* YOUR TASK
Which lines run from the one containing "A p-value is" to the end of the entries? Quote them exactly, and nothing else.

****

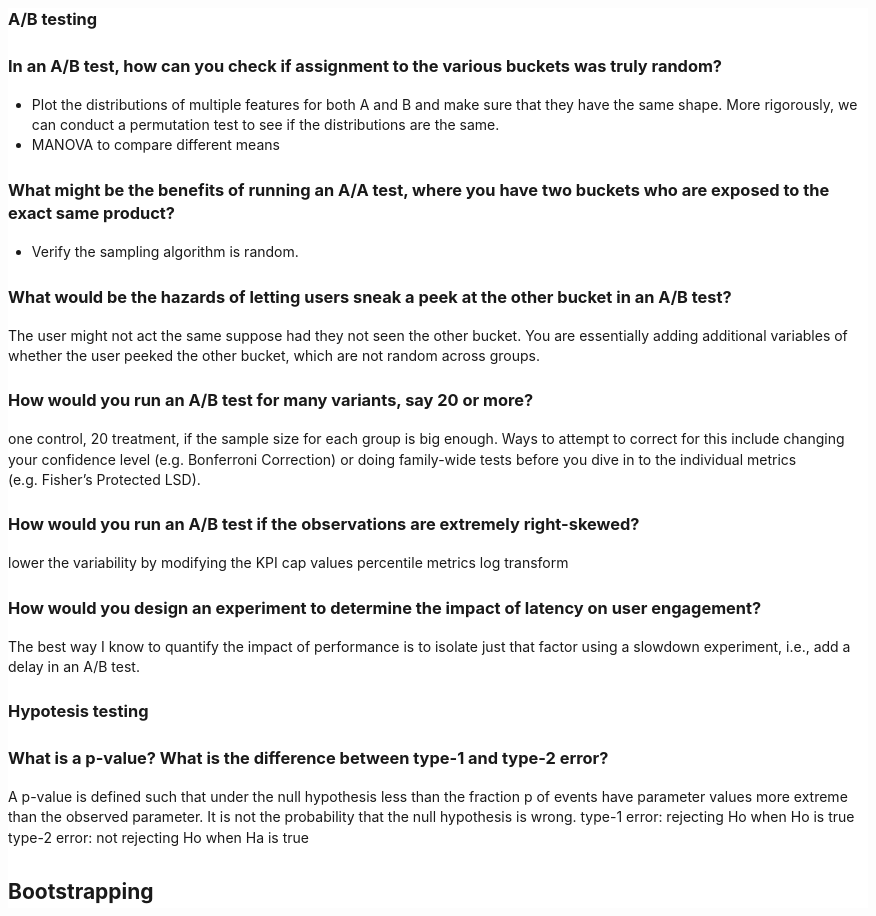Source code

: ### A/B testing

### In an A/B test, how can you check if assignment to the various buckets was truly random?

- Plot the distributions of multiple features for both A and B and make sure that they have the same shape. More rigorously, we can conduct a permutation test to see if the distributions are the same.
- MANOVA to compare different means

### What might be the benefits of running an A/A test, where you have two buckets who are exposed to the exact same product?

- Verify the sampling algorithm is random.

### What would be the hazards of letting users sneak a peek at the other bucket in an A/B test?

The user might not act the same suppose had they not seen the other bucket. You are essentially adding additional variables of whether the user peeked the other bucket, which are not random across groups.

### How would you run an A/B test for many variants, say 20 or more?

one control, 20 treatment, if the sample size for each group is big enough. Ways to attempt to correct for this include changing your confidence level (e.g. Bonferroni Correction) or doing family-wide tests before you dive in to the individual metrics (e.g. Fisher’s Protected LSD).

### How would you run an A/B test if the observations are extremely right-skewed?

lower the variability by modifying the KPI cap values percentile metrics log transform

### How would you design an experiment to determine the impact of latency on user engagement?

The best way I know to quantify the impact of performance is to isolate just that factor using a slowdown experiment, i.e., add a delay in an A/B test.

### Hypotesis testing

### What is a p-value? What is the difference between type-1 and type-2 error?

A p-value is defined such that under the null hypothesis less than the fraction p of events have parameter values more extreme than the observed parameter. It is not the probability that the null hypothesis is wrong. type-1 error: rejecting Ho when Ho is true type-2 error: not rejecting Ho when Ha is true

## Bootstrapping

****

* EXPECTED OUTPUT
A p-value is defined such that under the null hypothesis less than the fraction p of events have parameter values more extreme than the observed parameter. It is not the probability that the null hypothesis is wrong. type-1 error: rejecting Ho when Ho is true type-2 error: not rejecting Ho when Ha is true

## Bootstrapping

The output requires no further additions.